April 12, 1993|By Joseph Gallagher

SINCE it first appeared in 1969, the American Heritage Dictionary has been my favorite because of two unique features: the decisions of a panel of experts on the acceptability of various word usages and the 51-page index listing the so-called proto-Indo-European roots underlying English words.

Thus the root "ster" (connoting stiffness) hides within words like stare, starch, stork, strut, startle and starve. When you consult these words and most other words in the body of the text, you are referred to the proper root in the index.

A second edition in the '70s listed new words, but incorporated no major changes. A third edition appeared a few months ago. It is different enough to have made me want to own it. The price is $39.95, but many stores are selling it at a hefty discount. Speaking of hefty, it weighs 6 pounds, 13 ounces -- 26 ounces more than my old one. My arthritic hands would have preferred to handle it in two volumes.

The old volume had 155,000 entries and 1,550 pages. The new contains more than 200,000 entries and 2,140 pages. There are said to be 16,000 "new" words and meanings (new since when?), but "wannabe," for instance, is not one of them, though "wonk" is. Curiously, it has 10 fewer pages of roots, though relevant English derivatives are highlighted better. Have the editors grown less sure of the link between certain words and their presumed roots?

Retained are all the naughty words which sparked so much controversy in the first edition. Clearly labeled "vulgar slang," they include each naughty word, along with an illuminating "word history." These histories, numbering more than 400, are an entirely new feature and are the work of one editor.
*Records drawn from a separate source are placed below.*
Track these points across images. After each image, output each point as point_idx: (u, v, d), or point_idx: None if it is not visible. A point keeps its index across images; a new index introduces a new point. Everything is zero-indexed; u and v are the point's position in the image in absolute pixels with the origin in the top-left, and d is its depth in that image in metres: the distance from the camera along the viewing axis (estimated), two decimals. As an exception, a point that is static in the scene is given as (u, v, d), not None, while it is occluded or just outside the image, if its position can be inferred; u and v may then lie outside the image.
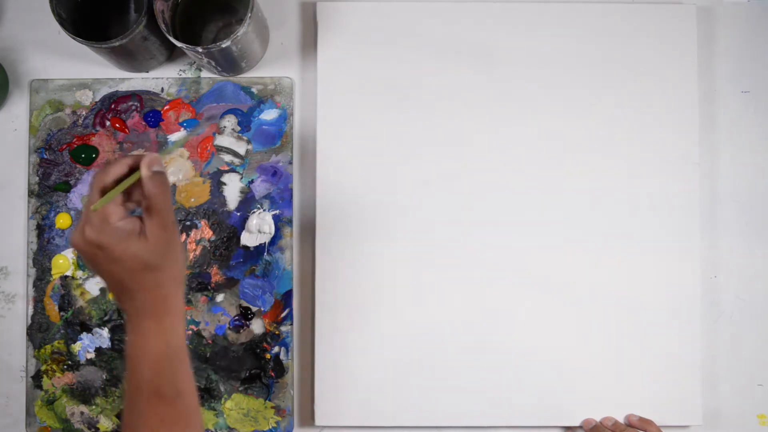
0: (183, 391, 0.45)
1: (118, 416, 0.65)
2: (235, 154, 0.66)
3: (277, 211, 0.66)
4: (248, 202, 0.65)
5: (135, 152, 0.45)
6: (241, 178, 0.66)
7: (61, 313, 0.65)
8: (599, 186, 0.65)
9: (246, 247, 0.65)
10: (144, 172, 0.44)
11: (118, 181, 0.45)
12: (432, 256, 0.65)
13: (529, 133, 0.66)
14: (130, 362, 0.45)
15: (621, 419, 0.64)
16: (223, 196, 0.65)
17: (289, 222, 0.65)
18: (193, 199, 0.65)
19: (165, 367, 0.45)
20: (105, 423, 0.65)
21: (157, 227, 0.44)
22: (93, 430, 0.65)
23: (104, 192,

Though I found his choices a bit odd at times, and his comments occasionally strained and overly scholarly, they are generally enjoyable.

Also retained are highly discriminating synonym paragraphs (more than 900), and usage notes (more than 500). The usage panel of 173 experts included wordsmiths like Edwin Newman, Alistair Cooke, Annie Dillard, Garrison Keillor and Anne Tyler. This panel tells you how a word should be used, thereby making it the most prescriptive of the best-selling dictionaries.
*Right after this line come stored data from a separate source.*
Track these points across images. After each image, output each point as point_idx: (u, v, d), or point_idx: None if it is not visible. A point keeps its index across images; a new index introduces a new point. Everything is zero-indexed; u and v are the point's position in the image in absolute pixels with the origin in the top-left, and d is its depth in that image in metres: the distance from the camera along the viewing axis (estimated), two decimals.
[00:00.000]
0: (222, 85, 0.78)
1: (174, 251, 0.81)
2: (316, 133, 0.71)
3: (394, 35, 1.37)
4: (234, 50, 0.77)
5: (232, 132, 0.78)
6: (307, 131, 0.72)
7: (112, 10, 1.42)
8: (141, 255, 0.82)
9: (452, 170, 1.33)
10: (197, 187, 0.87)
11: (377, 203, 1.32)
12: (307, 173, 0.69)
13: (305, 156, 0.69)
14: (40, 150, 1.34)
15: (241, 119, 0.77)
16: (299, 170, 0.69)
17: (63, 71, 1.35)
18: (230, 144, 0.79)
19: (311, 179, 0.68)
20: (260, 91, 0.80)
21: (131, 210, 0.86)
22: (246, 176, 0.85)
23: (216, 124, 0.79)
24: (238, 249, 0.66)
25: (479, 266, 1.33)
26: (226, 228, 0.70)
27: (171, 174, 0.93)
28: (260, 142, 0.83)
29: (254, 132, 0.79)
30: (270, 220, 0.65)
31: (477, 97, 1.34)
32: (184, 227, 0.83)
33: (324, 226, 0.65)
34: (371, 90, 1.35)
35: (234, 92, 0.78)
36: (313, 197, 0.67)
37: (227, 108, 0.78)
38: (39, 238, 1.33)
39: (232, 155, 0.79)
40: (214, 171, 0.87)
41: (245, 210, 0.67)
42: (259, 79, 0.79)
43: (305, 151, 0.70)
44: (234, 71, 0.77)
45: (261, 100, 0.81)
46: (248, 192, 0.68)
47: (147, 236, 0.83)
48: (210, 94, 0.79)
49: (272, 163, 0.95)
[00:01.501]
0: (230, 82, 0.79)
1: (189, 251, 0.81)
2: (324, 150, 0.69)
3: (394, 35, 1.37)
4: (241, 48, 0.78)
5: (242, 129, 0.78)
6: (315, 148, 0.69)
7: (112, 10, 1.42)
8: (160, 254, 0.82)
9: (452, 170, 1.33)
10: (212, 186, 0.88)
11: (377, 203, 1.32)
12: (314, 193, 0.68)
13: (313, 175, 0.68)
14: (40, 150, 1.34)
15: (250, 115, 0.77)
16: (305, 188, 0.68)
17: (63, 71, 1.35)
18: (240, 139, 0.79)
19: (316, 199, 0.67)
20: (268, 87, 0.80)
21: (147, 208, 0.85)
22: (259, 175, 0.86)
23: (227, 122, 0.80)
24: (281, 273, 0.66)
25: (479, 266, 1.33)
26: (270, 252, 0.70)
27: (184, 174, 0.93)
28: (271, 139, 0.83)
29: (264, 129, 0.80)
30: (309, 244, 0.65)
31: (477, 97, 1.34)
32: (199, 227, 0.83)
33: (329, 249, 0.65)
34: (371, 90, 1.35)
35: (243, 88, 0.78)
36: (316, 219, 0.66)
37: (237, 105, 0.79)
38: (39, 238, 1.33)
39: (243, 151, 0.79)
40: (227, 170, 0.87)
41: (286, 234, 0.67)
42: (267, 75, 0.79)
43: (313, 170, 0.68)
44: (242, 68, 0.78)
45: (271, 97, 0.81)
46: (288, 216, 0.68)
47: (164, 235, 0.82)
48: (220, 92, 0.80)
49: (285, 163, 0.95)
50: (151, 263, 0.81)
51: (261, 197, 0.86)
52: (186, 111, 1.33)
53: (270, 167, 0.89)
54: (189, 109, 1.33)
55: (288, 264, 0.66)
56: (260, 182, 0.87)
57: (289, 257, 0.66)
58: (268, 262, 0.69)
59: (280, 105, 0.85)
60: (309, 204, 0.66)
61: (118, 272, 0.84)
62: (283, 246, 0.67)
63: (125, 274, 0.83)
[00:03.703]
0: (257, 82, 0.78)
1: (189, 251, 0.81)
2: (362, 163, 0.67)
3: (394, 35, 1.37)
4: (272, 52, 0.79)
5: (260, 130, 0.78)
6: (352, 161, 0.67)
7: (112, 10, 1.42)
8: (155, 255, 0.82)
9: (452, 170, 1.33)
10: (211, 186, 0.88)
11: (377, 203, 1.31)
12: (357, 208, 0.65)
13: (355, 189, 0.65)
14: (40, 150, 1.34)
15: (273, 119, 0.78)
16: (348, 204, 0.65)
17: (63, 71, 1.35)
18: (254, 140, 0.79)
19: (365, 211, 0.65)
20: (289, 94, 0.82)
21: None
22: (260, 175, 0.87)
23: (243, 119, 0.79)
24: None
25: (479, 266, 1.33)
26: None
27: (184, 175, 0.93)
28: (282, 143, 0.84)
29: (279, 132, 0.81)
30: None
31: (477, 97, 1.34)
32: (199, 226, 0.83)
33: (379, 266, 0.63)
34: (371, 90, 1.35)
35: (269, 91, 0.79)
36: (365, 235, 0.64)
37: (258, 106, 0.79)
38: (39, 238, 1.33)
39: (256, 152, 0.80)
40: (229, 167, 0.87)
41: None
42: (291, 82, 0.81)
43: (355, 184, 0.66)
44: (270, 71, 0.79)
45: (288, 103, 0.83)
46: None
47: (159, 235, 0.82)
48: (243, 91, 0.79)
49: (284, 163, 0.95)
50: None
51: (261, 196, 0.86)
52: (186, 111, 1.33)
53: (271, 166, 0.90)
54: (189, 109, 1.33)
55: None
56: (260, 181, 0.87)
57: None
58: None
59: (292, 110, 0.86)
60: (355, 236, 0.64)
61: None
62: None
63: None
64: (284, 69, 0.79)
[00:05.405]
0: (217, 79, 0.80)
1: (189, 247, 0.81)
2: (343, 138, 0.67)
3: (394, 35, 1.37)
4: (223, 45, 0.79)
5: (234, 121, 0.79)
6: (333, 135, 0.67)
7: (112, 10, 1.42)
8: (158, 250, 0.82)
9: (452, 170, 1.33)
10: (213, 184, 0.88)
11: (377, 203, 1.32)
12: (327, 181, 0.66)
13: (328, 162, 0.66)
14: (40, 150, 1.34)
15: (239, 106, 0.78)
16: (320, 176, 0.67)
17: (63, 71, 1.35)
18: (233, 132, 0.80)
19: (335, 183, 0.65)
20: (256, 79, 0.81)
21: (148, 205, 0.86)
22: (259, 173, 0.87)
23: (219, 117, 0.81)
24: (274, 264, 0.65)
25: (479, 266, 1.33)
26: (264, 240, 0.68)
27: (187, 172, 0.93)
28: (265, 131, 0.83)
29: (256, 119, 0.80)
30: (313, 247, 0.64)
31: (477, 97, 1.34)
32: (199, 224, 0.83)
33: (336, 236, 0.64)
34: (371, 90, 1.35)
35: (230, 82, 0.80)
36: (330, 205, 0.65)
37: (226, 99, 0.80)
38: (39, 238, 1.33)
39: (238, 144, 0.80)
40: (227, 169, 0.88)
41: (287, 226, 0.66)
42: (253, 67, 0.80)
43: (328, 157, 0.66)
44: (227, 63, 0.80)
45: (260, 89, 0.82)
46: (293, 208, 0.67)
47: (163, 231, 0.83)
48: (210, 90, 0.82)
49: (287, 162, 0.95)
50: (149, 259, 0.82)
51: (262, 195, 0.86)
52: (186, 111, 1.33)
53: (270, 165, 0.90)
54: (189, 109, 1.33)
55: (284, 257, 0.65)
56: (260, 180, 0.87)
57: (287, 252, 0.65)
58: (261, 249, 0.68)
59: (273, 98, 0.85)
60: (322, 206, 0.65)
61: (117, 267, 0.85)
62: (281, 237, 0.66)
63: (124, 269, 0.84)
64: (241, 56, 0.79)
A final new feature is some 100 regional notes. Anne Tyler may be behind two references I found to "Baltimore dialect." (See "durn," under "damned," and "drudge.") On other scores, Baltimore loses out: Gone from the spacious margins are illustrations of the Baltimore oriole and Charles Center (under Mies van der Rohe, spelled Van Der in the new volume). The first edition said this oriole was named "after Lord Baltimore: the colors of the male are the same as those in his coat-of-arms." Disappointingly, the new text merely says: "After Lord Baltimore."
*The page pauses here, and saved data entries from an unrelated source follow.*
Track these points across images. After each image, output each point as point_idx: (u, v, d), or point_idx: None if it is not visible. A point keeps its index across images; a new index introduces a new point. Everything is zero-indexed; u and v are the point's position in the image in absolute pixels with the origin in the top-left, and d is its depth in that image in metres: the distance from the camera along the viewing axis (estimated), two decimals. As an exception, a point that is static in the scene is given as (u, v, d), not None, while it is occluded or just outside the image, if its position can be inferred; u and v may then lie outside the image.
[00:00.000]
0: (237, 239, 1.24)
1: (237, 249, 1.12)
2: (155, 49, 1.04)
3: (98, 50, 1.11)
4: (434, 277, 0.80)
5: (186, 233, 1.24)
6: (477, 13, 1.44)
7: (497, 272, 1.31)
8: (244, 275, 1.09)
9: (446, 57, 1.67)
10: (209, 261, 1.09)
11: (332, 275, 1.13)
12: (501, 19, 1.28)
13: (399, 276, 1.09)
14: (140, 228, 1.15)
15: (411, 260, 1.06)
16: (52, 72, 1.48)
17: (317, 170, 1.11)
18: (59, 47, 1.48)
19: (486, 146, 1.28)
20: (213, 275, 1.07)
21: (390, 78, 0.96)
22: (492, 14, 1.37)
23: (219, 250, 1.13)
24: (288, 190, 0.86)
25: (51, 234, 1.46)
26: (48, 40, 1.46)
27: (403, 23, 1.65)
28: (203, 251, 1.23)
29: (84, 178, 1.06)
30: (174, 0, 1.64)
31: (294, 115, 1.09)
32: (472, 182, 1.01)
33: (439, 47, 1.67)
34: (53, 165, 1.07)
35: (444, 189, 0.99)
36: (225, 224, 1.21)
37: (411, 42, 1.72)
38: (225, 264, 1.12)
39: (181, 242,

Also disappointingly, the new volume makes almost no attempt to explain the origin of proper names. Where historical people are pictured, I wish the editors had added their dates. There is plenty of room for this, and the reader would be spared having to extract the dates from the text. Pleasingly, First Ladies are pictured along with their husbands.

Words beginning with "s" get the most pages (241); "x" gets the least (three). Among the longest entries are "take" and "turn," each requiring more than a full page. "Funky" is cited as among the most difficult words to define precisely. "Very close veins" is acknowledged as a regionalism. Especially interesting discussions are devoted to "holocaust," "hopefully," "could care less" and "goes" as a substitute for "says." A half page is devoted to double negatives. TV news announcers notwithstanding, the accent in "formidable" and "pastoral" is on the first syllable. In "electoral," it's on the second. The 1969 text accents "harasser" and "harassment" on the first syllable; this new dictionary restricts it to the second. Usage notes illumine the distinction between a foundering and a floundering marriage, between a drunk driver and a drunken one, between tortuous and torturous paths.

Unusual for dictionaries, wit and elegance appear in many comments. Thus, "writers who are unwiling to risk censure are advised to avoid" using "fortuitous" for "fortunate." And despite the correctness of "already" and "altogether," "the writer who chooses to risk the spelling 'alright' had best be confident that readers will acknowledge it as a token of wilful unconventionality rather than as a mark of ignorance."

In sum: Despite my reservations, I have to agree with the eminent lexiphile who rated this third edition as "surely the most pleasurable dictionary ever published in this country."

And the most suited to our national character.

Joseph Gallagher is a priest of the Baltimore archdiocese.